Construída a matriz com os problemas qualificados, os grupos retornaram à grande roda,  acontecendo ali o momento mais marcante da programação do dia:  a discussão para identificar as esferas de governabilidade de cada atividade proposta para o enfrentamento dos problemas  no hospital. Foi um momento rico de discussões e proposições, onde foi pensado e construído o cronograma de execução de cada atividade proposta para a implementação das melhorias, implicando setores de trabalho e responsabilizando pessoas.
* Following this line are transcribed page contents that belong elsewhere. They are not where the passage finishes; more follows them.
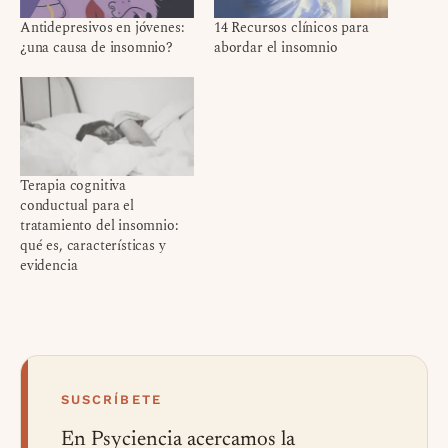
Antidepresivos en jóvenes:
14 Recursos clínicos para
¿una causa de insomnio?
abordar el insomnio
Terapia cognitiva
conductual para el
tratamiento del insomnio:
qué es, características y
evidencia
SUSCRÍBETE
En Psyciencia acercamos la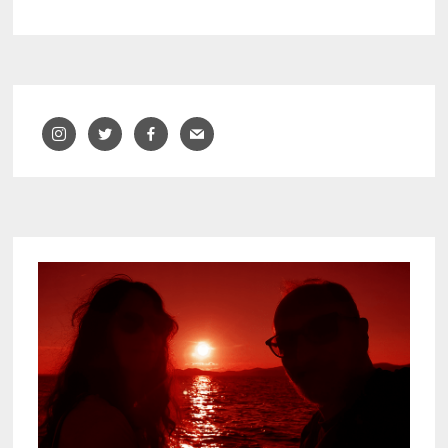
PUNTS
–
CAIXAFORUM
/
MACBA
–
BARCELONA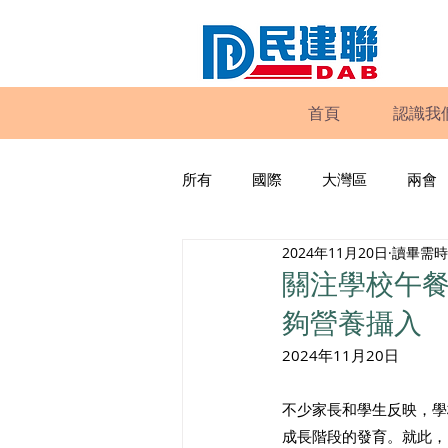
首頁
認識我
所有
國際
大灣區
兩會
2024年11月20日
讀畢需時 
動物權益
工商專業
家
關注學校午
夠營養攝入
政策倡議
民建聯報告及建議
2024年11月20日
不少家長和學生反映，學
暴力
議會監察
區議會
成長階段的發育。就此，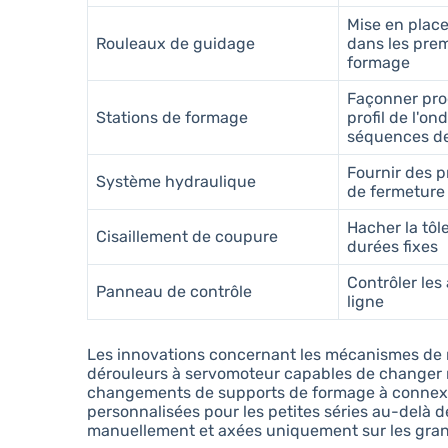
Mise en plac
Rouleaux de guidage
dans les prem
formage
Façonner pro
Stations de formage
profil de l'on
séquences de
Fournir des p
Système hydraulique
de fermeture
Hacher la tôl
Cisaillement de coupure
durées fixes
Contrôler les
Panneau de contrôle
ligne
Les innovations concernant les mécanismes de
dérouleurs à servomoteur capables de changer r
changements de supports de formage à connexion
personnalisées pour les petites séries au-delà 
manuellement et axées uniquement sur les gran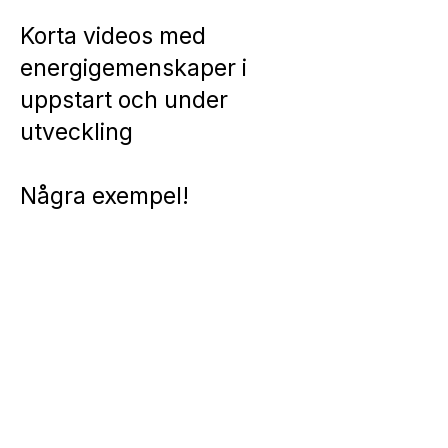
Korta videos med
energigemenskaper i
uppstart och under
utveckling
Några exempel!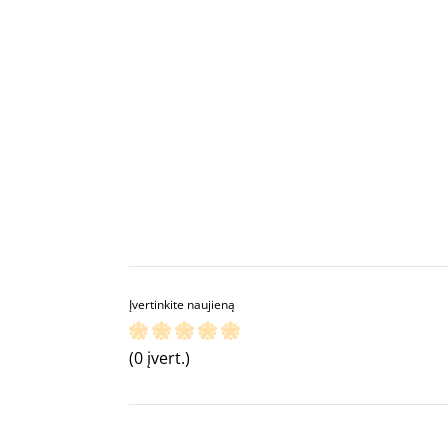
Įvertinkite naujieną
(0 įvert.)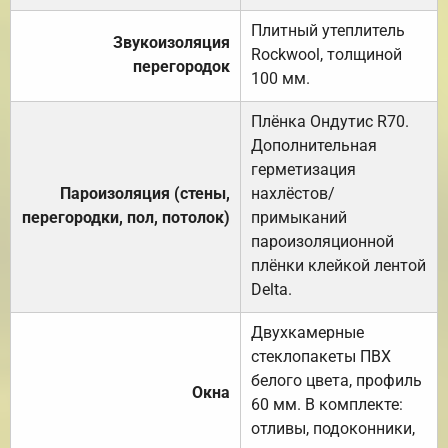
Плитный утеплитель
Звукоизоляция
Rockwool, толщиной
перегородок
100 мм.
Плёнка Ондутис R70.
Дополнительная
герметизация
Пароизоляция (стены,
нахлёстов/
перегородки, пол, потолок)
примыканий
пароизоляционной
плёнки клейкой лентой
Delta.
Двухкамерные
стеклопакеты ПВХ
белого цвета, профиль
Окна
60 мм. В комплекте:
отливы, подоконники,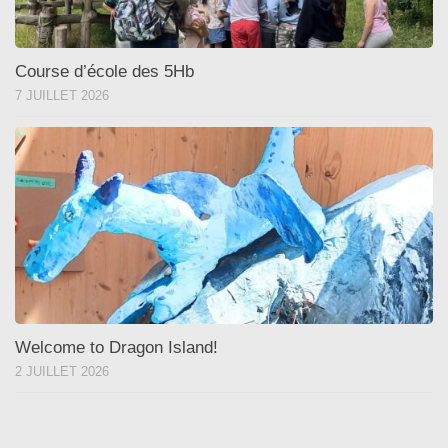
Course d’école des 5Hb
7 JUILLET 2026
Welcome to Dragon Island!
2 JUILLET 2026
A governabilidade sobre as mudanças propostas foi o foco principal das discussões do  segundo dia da oficina, que contou com a participação da Diretora Geral do HEDA, Enfermeira Adrízia Fontinele, e da Diretora Clínica, Drª Nazaré Fonteles, cujas intervenções e contribuições se mostraram fundamentais nas pactuações necessárias para o Projeto.

Dentre as atividades pactuadas vale destacar a organização do Núcleo Interno de Regulação (NIR) do hospital, que busca o fortalecimento da gestão da clínica e consequentemente a qualificação do cuidado,  garantindo agilidade no tratamento e na alta do paciente; a implantação da Clínica Ampliada no hospital, enquanto modelo de cuidado com o propósito de uma escuta qualificada, buscando ver o usuário para além da doença e da prescrição médica, e que leva em consideração o trabalho em equipe, valorizando os múltiplos saberes e a importância de cada profissional na garantia do cuidado integral do paciente.  A discussão levantou o brilho no olho de cada um dos participantes, eis que a empatia é um sentimento forte no coletivo. Outra questão que suscitou muito debate foi a implantação do sistema de gestão de suprimentos, com o propósito de possibilitar um maior controle e qualidade do estoque de insumos. Também foi alvo de muitos debates a transferência de cuidado do paciente dentro e fora do hospital, no sentido de garantir um atendimento multidisciplinar com mais responsabilidade, vínculo e resolutividade.

Vale destacar também o chamamento para cadastro na RHS nas falas de Ailana Lira e  Emília Alves, motivando os participantes a conhecer a variedade de matérias e a publicar suas experiências locais. A RHS foi apresentada como  importante espaço de debates e de compartilhamento de narrativas sobre os diversos modos de produzir saúde, um lugar para compartilhar experiências e ampliar o diálogo sobre o SUS.

Houve um certo interesse de vários participantes em conhecer melhor a Rede e registrarem as suas práticas de trabalho.

Na avaliação dos participantes a oficina representou: “aprendizagem e construção”; “mudanças”;  “responsabilidade e compromisso”; “Avanço; “construção coletiva”; “conhecimento”; “esperança”; “desafios”.